───── Text shown
# John Deere 2440 PTO question



## DutchAcres (Jun 11, 2008)

I've got a 1979 John Deere 2440 - 60hp at the PTO. 3,000 hours. Bougtht it for $8,000 w/ front loader, orchard fenders and rear wheel weights.

I bought a snow blower for it, and I'm having some issues with the blower. It doesn't throw very far.

I think maybe the problem is that my PTO has a 6-spline shaft installed, and is running at 540 rpm.

I have an operator's manual, technical manual and parts manual for the tractor.

The Operator's manual says:

"Two PTO stub shafts are provided for dual PTO units. For 540 rpm operation, a 6-spline shaft is used; for 1000 rpm opreration, a 21-spline shaft is used.

To change dual speed power take-off to the other speed, remove cap screws or snap ring fastening the stup shaft to the pilot and remove shaft from tractor. install desired stub shaft and secure with cap screws or snap ring." Pg.38

Here's are my 2 questions: 

1)Why would changing the number of splines on the shaft change the rpm speed? Wouldn't it simply provide a more positive connection between the shaft and the attached implement? 
2) Is there also a PTO selector lever/switch somewhere on the tractor? Seems there HAS to be, but the manual doesn't show one.

I don't have the 21-spline stub shaft, but I found them at the parts dealer ($785) and on ebay ($200).

Any ideas? Thanks for the help!


----------



## haypoint (Oct 4, 2006)

Could the stub shaft have a gear on the end you can't see that meshes with a different gear? I have a couple Belarus that can be switched between 540 and 1000rpm with a simple loostening of a bolt. I have a White 4-150 that has a pto that works like you describe the John Deere.

Is the snow blower set up for 1000rpm. Few are. To blow snow, you have to get the tracttor's engine reved up, while driving slow. 
Is your snow real wet? Is the snow blower two stage?


----------



## DutchAcres (Jun 11, 2008)

The blower is a 2-stage blower, 7 ft wide.

After looking carefully at the pictures in the parts catalog, I thing you're right about the shaft being longer on the 1000 rpm shaft - it must engage a different gear internally.

The snow is medium-heavy, I guess. It's been in the high 20's and we're getting a few extra inches every 3 days right now. The 1st snow was 16 inches of wet, heavy stuff, but I used the back blade to push that out of the way because the blower wasn't working at all.
──────────
───── Material provided
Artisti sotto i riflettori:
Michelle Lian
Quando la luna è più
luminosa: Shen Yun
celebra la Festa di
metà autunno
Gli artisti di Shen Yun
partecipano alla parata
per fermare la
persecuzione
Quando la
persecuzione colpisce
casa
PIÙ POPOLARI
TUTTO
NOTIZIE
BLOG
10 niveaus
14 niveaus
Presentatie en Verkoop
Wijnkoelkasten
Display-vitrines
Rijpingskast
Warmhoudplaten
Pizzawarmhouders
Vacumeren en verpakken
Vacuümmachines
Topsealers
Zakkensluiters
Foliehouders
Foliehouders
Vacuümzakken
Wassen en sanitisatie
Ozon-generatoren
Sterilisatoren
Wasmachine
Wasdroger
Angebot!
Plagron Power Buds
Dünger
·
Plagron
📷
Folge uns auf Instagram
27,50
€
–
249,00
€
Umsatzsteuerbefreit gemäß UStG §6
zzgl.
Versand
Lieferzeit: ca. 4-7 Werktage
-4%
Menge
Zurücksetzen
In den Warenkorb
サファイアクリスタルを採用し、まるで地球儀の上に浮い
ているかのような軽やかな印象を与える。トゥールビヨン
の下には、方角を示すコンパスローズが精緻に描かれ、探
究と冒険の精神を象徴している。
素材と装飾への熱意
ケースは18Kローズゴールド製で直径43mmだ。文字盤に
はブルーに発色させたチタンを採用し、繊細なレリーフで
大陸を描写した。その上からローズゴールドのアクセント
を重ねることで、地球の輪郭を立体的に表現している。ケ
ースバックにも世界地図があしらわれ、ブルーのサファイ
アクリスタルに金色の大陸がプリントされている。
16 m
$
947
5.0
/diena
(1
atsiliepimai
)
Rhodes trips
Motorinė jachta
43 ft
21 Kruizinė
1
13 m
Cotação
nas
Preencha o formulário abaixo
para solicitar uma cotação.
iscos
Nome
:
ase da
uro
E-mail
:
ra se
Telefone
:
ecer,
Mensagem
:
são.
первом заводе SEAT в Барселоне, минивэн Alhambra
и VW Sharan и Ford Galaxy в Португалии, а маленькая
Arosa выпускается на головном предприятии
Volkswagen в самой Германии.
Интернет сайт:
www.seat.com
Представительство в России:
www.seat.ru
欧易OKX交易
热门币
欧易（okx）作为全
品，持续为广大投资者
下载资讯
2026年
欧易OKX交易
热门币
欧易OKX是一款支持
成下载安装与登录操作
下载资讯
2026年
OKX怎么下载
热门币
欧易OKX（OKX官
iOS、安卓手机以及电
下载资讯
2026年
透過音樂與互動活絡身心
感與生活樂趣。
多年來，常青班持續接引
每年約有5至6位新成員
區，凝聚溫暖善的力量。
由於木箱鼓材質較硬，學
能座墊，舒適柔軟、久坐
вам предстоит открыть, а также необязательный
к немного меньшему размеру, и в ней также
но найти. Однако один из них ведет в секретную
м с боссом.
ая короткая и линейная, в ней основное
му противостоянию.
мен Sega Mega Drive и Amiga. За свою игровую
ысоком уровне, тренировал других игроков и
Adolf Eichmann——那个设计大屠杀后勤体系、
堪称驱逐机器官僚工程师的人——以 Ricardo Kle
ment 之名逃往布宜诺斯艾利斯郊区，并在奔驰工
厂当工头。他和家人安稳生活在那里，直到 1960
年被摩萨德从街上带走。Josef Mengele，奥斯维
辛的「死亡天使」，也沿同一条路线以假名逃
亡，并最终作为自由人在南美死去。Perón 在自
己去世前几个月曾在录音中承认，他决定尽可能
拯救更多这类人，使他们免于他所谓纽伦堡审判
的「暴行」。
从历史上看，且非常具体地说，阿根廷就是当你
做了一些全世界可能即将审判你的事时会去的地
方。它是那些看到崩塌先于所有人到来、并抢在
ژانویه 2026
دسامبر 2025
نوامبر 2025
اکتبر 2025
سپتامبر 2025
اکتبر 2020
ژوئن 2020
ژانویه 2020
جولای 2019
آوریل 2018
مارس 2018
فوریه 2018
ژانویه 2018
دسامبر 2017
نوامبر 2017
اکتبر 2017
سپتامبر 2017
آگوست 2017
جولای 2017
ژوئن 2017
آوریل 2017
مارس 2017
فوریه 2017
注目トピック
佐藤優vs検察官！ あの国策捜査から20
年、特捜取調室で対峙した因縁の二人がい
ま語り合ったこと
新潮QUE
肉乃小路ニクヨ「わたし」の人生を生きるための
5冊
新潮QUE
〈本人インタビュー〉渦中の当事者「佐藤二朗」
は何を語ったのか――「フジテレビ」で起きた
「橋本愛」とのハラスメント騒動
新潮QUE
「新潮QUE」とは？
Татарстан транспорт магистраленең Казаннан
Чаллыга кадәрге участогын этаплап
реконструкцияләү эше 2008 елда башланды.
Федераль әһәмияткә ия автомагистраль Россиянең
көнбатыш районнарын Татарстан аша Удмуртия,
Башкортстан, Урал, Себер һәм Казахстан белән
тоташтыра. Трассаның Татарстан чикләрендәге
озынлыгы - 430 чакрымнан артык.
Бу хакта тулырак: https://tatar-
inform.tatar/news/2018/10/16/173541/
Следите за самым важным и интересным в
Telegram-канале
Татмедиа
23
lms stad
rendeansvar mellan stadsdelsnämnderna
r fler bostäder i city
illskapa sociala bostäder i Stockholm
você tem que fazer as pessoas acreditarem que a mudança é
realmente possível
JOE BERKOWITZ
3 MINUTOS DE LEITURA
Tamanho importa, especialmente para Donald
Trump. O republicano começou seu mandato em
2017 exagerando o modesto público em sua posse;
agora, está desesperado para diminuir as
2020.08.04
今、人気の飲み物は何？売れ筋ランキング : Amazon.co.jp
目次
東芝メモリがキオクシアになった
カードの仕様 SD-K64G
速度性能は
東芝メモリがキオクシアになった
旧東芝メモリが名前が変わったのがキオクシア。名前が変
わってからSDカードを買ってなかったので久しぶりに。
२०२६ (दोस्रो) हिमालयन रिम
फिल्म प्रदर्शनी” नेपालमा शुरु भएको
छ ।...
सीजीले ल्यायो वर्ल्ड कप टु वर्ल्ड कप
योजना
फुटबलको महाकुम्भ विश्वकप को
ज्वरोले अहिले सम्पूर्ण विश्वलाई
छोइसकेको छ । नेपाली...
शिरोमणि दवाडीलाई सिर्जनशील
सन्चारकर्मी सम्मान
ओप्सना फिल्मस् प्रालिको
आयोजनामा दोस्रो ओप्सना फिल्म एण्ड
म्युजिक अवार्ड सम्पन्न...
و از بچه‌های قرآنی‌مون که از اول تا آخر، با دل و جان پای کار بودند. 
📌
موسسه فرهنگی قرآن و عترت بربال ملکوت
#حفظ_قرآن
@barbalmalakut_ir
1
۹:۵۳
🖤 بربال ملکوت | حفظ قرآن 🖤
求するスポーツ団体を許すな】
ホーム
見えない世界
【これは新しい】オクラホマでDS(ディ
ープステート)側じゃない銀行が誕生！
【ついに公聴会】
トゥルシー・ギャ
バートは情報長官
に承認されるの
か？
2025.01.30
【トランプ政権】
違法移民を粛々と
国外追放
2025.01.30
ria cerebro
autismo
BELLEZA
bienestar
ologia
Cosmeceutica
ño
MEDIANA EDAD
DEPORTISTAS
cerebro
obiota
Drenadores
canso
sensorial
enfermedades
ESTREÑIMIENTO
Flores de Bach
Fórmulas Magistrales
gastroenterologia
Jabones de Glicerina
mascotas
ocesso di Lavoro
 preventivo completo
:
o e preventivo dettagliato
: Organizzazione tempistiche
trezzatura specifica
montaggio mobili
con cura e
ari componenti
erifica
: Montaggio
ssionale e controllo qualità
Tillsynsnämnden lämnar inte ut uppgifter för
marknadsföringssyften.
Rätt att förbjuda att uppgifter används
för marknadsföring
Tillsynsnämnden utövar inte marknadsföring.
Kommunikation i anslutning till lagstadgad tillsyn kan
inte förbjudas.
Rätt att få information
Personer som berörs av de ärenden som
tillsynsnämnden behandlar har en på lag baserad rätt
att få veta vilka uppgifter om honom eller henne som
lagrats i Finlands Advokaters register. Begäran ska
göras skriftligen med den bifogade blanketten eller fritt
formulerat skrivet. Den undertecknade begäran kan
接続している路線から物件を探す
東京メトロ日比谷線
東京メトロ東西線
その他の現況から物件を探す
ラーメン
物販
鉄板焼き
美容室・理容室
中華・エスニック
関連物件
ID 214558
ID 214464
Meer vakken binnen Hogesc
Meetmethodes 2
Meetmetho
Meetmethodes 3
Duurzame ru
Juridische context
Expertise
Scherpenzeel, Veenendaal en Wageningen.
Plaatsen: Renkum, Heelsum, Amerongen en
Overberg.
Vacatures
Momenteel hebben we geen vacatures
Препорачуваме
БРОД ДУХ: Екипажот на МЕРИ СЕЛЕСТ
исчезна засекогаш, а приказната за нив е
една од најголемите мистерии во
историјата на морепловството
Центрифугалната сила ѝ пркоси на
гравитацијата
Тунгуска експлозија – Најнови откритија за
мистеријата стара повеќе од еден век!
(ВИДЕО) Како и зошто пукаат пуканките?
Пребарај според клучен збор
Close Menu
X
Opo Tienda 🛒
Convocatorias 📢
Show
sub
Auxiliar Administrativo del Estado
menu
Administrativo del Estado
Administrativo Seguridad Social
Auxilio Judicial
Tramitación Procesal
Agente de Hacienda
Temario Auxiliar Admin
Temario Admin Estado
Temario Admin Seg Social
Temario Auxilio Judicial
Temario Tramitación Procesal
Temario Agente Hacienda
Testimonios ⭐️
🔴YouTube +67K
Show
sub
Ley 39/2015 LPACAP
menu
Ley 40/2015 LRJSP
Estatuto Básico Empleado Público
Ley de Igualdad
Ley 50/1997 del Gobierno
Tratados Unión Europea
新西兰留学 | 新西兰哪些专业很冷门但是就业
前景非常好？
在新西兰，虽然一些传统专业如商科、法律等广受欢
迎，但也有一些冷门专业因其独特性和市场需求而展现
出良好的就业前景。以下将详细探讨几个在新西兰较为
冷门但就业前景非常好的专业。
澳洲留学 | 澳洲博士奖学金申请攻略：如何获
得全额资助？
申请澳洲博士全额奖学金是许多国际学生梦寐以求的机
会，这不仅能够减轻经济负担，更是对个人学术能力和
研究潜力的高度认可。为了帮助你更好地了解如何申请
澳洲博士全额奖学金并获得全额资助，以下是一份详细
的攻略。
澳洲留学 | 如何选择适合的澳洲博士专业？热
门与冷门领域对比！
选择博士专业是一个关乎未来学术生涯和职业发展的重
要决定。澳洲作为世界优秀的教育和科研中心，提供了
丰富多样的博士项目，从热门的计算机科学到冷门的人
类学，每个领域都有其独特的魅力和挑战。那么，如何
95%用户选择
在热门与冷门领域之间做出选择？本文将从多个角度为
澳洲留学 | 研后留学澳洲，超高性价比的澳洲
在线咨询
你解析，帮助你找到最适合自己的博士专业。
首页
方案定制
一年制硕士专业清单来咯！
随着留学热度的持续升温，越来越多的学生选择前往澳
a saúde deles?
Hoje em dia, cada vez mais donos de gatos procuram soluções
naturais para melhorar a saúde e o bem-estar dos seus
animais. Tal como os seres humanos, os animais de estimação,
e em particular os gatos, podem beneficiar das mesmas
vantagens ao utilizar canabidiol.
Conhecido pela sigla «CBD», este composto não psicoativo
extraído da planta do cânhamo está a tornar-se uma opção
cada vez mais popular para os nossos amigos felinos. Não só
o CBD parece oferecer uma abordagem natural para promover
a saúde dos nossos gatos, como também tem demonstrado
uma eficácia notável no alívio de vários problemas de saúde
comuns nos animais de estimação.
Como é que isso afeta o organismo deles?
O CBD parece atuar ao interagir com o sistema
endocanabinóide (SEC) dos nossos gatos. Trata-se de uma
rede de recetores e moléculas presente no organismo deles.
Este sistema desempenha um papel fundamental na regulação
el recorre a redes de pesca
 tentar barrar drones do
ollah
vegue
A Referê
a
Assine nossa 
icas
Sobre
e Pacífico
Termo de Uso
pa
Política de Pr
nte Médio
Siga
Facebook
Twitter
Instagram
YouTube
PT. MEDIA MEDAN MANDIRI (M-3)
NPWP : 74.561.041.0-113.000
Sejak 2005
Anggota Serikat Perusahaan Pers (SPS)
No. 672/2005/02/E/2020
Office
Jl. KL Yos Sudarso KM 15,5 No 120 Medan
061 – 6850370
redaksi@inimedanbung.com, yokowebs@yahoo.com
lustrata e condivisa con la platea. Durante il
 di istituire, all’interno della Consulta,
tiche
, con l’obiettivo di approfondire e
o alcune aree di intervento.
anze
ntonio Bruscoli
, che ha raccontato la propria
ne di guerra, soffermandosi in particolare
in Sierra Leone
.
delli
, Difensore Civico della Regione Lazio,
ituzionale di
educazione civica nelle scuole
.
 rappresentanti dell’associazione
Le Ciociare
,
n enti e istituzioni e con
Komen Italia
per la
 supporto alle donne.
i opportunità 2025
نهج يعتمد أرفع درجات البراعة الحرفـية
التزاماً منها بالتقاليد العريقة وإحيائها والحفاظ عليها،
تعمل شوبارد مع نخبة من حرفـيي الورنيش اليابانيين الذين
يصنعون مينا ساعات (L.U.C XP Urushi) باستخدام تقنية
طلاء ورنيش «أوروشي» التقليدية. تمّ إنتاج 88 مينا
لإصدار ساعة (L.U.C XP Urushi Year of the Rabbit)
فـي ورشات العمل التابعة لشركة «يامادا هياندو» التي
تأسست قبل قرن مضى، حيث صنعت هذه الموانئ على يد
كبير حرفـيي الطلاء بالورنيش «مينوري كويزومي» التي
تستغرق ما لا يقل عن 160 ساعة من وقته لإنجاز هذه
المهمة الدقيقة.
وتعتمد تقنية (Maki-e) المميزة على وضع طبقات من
──────────
→ **Exercise requirements**
(1) Reproduce word for word the stretch of the John Deere PTO thread from "I bought a snow" through "at 540 rpm.".
(2) Carry the forum thread about the John Deere 2440 PTO forward from the point where it stops.

→ **Answers to the exercises**
(1)
I bought a snow blower for it, and I'm having some issues with the blower. It doesn't throw very far.

I think maybe the problem is that my PTO has a 6-spline shaft installed, and is running at 540 rpm.

(2)
There is a chance that maybe I didn't have the engine rpm high enough. I'll put it up between 2100 and 2400, go real slow, and see if that makes a difference. I should expect the chute to chuck it out 20 plus feet at least, right?


----------



## Allen W (Aug 2, 2008)

Your right the shafts engage differently in the transmission. You should have a line on your tach for rated speed this is the rpm you need to be operating at for your PTO powered attachments. 

Look above your PTO shield to the left and see if there is a 1000 shaft there pointing to the left, that is where they are stored on most JD tractors.

You don't randomly switch equipment between 540 and 1000 PTO


----------



## ace admirer (Oct 5, 2005)

the two shaft/different splines is a method to prevent people that know nothing of powerful/dangeous equipment from making ignorant mistakes.

its a sight to see a square hay bailor runnibg at 1100 rpm.

on many tractors its the same shaft, just switch ends(pull shaft and put the 6 spline in the gearbox) to engage different gears in the gear train.


----------



## sammyd (Mar 11, 2007)

if the shaft on the snowblower is 6 splined and fit on your 540 PTO on the tractor without any modifications then that is all you need.
Running a 540 RPM snowblower at 1000RPM will make it blow really far for a short time, then you will have parts all over the place.
You should have the tractor revved up to the proper speed, if there is no line on the tach, run the throttle to the stop.
You can also get some spray stuff for the blower and that really helps the snow go through it. Northwoods makes stuff called Snow Wax, other brands have different names.


----------



## DaleK (Sep 23, 2004)

If the snow blower is setup for 540, use 540. How old is the blower? Could be that the fan is worn and not blowing well, or any number of other things.


----------



## AtomicFarmer (Sep 16, 2012)

We have a 2006 JD 6403 that switches from 540 to 1000RPM PTO just by reversing the spline shaft. All that holds it in is a big snap ring and you don't flip levers, switches, etc...just reverse the stub shaft. I'll be darned if I can figure out how it works. As the others above said, there's a big difference in the splines, making it impossible to mix them up. Our other tractors are old Farmalls and the only one of them with 2 PTO's is the 806, which has both shafts sticking out the back of the tractor. When the PTO is engaged, they both turn.

As for the snowblower in question, a 7'blower on a 60HP tractor might be kind of a lot, depending on the snow. Does the tractor bog down a lot as it starts to blow? Maybe your ground speed is too fast. Does slowing the travel speed help? Do this by gearing down and keeping the throttle up, not by throttling down.

My apologies if you know this stuff already. I'm not trying to dispute your knowledge or ability, just shooting out ideas.


----------



## mink (Feb 10, 2005)

slow your ground speed and increase your engine rpm to at least where the 540 rpm sticker is .... it'll be somewhere around 2100 rpm. also the chute angle makes a big difference , raise it up.


----------



## DutchAcres (Jun 11, 2008)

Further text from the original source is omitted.